Work to be completed
Starting with the line that contains "pose: elev=93.3 azim=242.2" and continuing through the end of the data, write out those lines again, adding 51 to each coordinate of the dot's location in the second view. Leave the pictures out.

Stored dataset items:
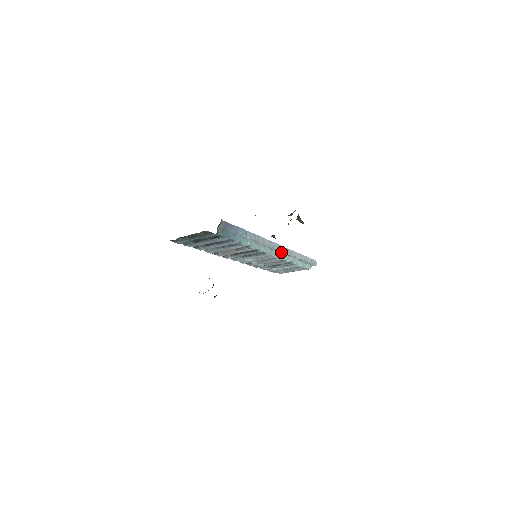
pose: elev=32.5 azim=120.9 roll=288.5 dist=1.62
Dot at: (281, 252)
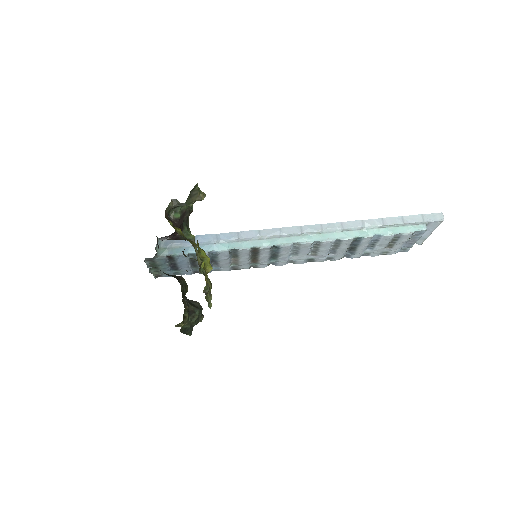
Dot at: (319, 233)
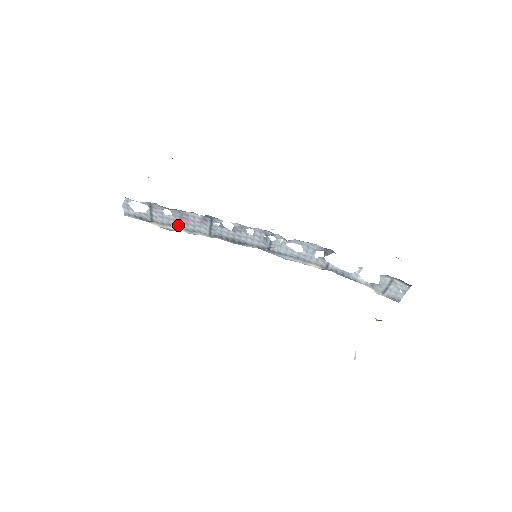
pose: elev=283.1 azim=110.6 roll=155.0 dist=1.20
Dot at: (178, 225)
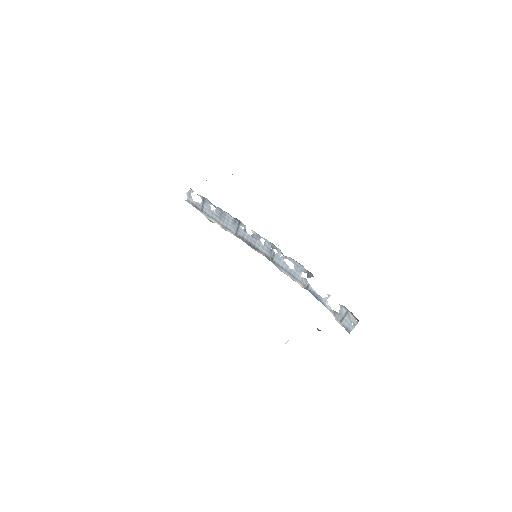
Dot at: (218, 220)
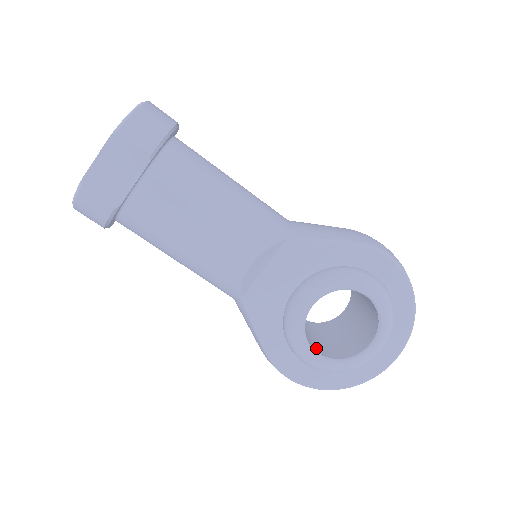
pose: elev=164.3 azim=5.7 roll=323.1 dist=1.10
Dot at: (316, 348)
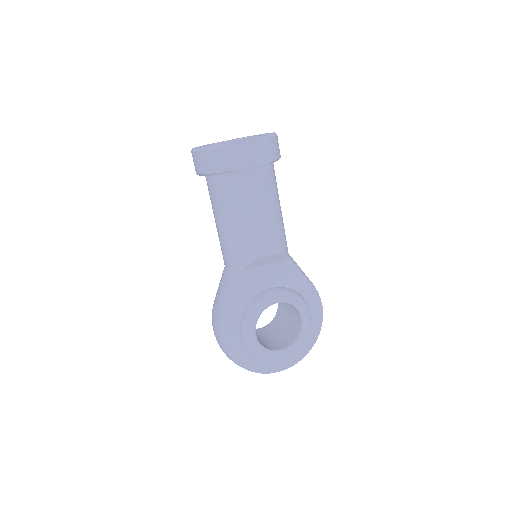
Dot at: occluded
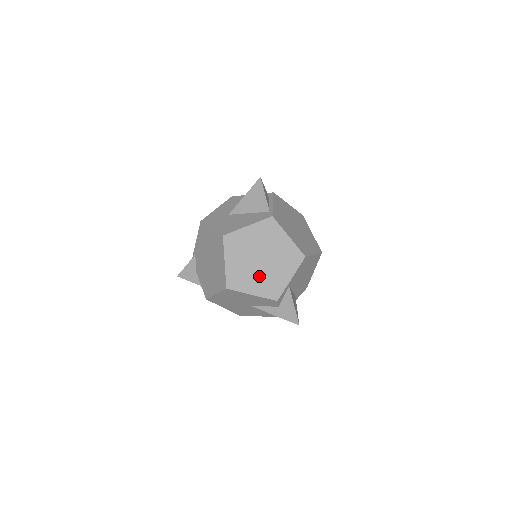
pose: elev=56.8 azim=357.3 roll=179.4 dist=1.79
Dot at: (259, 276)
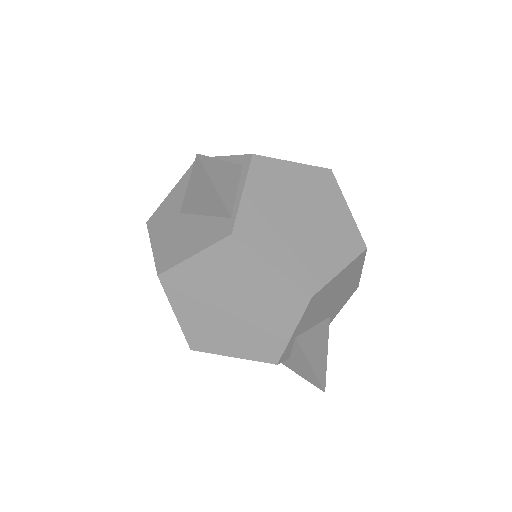
Dot at: (236, 331)
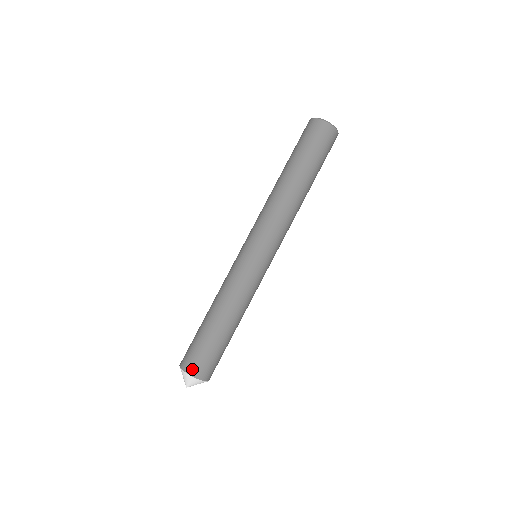
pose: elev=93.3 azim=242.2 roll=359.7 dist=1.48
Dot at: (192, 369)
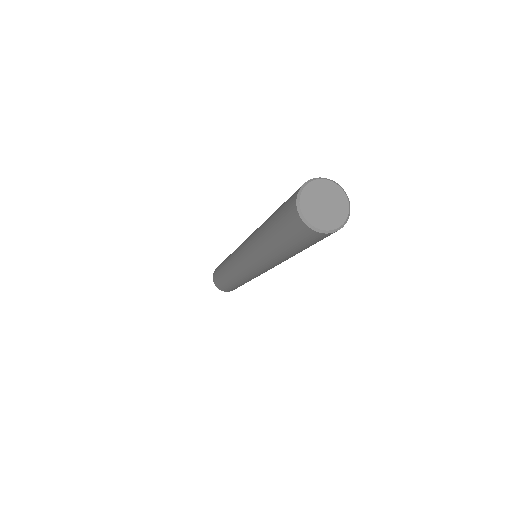
Dot at: (222, 290)
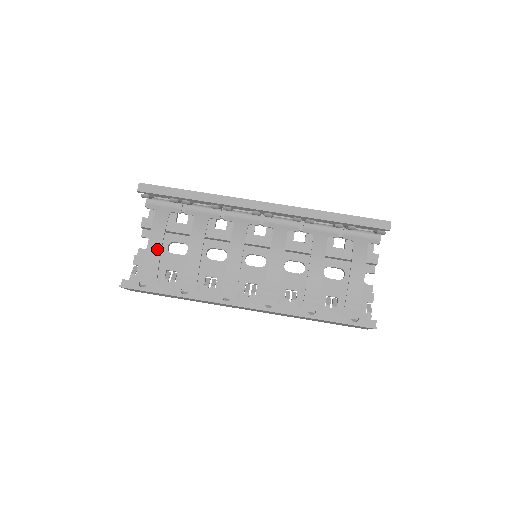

Complete output
pose: elev=93.3 azim=242.2 roll=359.7 dist=1.48
Dot at: (192, 369)
Dot at: (273, 341)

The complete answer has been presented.